**TASK**
Return the listing exactly as it appears, starting at its first line and ending at the line that contains "En principio la vas", with both of those lines included.

——

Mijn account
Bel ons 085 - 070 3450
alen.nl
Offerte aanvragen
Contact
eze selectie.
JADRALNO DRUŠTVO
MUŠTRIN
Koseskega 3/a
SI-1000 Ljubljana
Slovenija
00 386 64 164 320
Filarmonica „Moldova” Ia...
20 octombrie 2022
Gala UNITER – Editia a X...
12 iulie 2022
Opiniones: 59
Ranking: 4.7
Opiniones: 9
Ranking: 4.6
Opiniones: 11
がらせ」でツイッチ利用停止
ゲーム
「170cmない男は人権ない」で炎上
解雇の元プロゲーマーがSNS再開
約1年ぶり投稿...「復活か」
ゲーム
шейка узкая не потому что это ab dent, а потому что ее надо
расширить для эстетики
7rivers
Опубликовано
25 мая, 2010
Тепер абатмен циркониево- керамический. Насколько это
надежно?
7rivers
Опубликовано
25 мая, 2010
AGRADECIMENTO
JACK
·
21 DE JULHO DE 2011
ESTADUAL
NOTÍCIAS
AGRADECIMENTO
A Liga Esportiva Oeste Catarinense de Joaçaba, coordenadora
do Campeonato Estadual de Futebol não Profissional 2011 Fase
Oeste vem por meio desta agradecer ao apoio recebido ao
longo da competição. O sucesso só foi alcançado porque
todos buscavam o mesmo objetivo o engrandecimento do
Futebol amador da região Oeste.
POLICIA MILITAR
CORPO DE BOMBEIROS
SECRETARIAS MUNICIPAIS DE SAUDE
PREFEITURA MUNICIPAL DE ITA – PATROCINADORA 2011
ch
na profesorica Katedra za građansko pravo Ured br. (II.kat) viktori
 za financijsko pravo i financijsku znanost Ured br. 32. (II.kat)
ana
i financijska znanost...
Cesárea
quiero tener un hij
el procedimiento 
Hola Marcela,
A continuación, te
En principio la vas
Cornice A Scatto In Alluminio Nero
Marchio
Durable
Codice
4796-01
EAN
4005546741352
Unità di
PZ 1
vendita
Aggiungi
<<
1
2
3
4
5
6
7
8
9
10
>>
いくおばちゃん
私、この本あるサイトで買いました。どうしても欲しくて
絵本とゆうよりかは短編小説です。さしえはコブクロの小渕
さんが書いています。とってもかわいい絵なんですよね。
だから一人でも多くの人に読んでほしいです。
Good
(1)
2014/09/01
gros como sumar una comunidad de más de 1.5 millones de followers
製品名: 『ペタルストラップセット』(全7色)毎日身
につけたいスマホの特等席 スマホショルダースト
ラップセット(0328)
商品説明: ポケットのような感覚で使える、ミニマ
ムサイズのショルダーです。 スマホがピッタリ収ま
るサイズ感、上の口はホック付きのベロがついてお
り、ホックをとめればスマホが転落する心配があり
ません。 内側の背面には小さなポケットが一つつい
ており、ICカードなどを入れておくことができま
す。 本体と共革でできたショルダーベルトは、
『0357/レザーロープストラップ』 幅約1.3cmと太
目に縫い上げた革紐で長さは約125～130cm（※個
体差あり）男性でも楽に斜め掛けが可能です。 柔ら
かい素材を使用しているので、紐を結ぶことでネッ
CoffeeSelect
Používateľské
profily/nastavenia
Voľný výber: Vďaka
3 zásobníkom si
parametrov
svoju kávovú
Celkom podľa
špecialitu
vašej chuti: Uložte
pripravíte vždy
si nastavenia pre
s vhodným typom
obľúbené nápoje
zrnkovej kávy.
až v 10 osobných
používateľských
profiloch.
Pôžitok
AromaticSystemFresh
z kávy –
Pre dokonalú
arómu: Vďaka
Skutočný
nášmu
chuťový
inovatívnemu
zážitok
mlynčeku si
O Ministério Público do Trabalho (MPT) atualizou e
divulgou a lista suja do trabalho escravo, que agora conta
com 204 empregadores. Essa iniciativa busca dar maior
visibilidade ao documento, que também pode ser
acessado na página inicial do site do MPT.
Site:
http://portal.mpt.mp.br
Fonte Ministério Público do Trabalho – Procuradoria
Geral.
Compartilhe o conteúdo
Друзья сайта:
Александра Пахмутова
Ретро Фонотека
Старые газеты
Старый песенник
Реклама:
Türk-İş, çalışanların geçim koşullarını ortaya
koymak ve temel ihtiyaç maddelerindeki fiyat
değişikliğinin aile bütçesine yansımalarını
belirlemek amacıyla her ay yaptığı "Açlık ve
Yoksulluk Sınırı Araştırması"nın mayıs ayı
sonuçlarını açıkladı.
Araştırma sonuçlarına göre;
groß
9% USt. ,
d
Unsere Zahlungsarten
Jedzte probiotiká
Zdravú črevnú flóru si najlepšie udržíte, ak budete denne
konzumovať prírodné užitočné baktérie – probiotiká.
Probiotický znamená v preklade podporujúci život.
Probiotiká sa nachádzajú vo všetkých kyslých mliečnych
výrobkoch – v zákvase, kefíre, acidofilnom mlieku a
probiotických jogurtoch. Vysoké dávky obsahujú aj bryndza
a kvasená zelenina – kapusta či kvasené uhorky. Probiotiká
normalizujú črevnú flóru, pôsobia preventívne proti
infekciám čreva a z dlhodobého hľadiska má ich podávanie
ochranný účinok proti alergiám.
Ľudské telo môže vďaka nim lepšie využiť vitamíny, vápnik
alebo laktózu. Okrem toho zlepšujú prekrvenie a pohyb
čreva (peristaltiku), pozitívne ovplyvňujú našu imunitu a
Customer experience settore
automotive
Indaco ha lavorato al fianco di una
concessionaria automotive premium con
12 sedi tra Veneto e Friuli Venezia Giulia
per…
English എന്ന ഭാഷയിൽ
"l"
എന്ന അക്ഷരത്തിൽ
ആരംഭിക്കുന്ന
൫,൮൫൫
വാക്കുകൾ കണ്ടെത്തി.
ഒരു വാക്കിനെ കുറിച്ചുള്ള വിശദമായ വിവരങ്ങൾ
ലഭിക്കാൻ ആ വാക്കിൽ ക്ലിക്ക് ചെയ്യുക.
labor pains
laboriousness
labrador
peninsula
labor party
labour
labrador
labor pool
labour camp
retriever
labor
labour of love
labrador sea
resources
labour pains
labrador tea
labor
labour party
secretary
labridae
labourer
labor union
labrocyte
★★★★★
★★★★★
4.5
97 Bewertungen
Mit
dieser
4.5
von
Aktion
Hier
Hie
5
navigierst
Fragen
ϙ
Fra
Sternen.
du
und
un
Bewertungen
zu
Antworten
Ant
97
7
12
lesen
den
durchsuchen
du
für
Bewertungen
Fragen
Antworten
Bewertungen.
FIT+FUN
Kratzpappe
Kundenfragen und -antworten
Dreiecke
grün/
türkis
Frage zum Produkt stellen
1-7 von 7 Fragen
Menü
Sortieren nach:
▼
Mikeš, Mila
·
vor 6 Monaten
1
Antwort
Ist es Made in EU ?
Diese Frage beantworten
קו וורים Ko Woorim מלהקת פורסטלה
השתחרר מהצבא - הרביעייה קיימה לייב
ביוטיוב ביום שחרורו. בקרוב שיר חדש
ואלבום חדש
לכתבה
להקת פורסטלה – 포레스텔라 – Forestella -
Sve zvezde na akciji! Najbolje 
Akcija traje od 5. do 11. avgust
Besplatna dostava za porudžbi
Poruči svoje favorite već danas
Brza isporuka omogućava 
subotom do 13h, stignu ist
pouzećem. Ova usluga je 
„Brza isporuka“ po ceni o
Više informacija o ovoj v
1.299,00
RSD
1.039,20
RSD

——

**SOLUTION BELOW**
Mijn account
Bel ons 085 - 070 3450
alen.nl
Offerte aanvragen
Contact
eze selectie.
JADRALNO DRUŠTVO
MUŠTRIN
Koseskega 3/a
SI-1000 Ljubljana
Slovenija
00 386 64 164 320
Filarmonica „Moldova” Ia...
20 octombrie 2022
Gala UNITER – Editia a X...
12 iulie 2022
Opiniones: 59
Ranking: 4.7
Opiniones: 9
Ranking: 4.6
Opiniones: 11
がらせ」でツイッチ利用停止
ゲーム
「170cmない男は人権ない」で炎上
解雇の元プロゲーマーがSNS再開
約1年ぶり投稿...「復活か」
ゲーム
шейка узкая не потому что это ab dent, а потому что ее надо
расширить для эстетики
7rivers
Опубликовано
25 мая, 2010
Тепер абатмен циркониево- керамический. Насколько это
надежно?
7rivers
Опубликовано
25 мая, 2010
AGRADECIMENTO
JACK
·
21 DE JULHO DE 2011
ESTADUAL
NOTÍCIAS
AGRADECIMENTO
A Liga Esportiva Oeste Catarinense de Joaçaba, coordenadora
do Campeonato Estadual de Futebol não Profissional 2011 Fase
Oeste vem por meio desta agradecer ao apoio recebido ao
longo da competição. O sucesso só foi alcançado porque
todos buscavam o mesmo objetivo o engrandecimento do
Futebol amador da região Oeste.
POLICIA MILITAR
CORPO DE BOMBEIROS
SECRETARIAS MUNICIPAIS DE SAUDE
PREFEITURA MUNICIPAL DE ITA – PATROCINADORA 2011
ch
na profesorica Katedra za građansko pravo Ured br. (II.kat) viktori
 za financijsko pravo i financijsku znanost Ured br. 32. (II.kat)
ana
i financijska znanost...
Cesárea
quiero tener un hij
el procedimiento 
Hola Marcela,
A continuación, te
En principio la vas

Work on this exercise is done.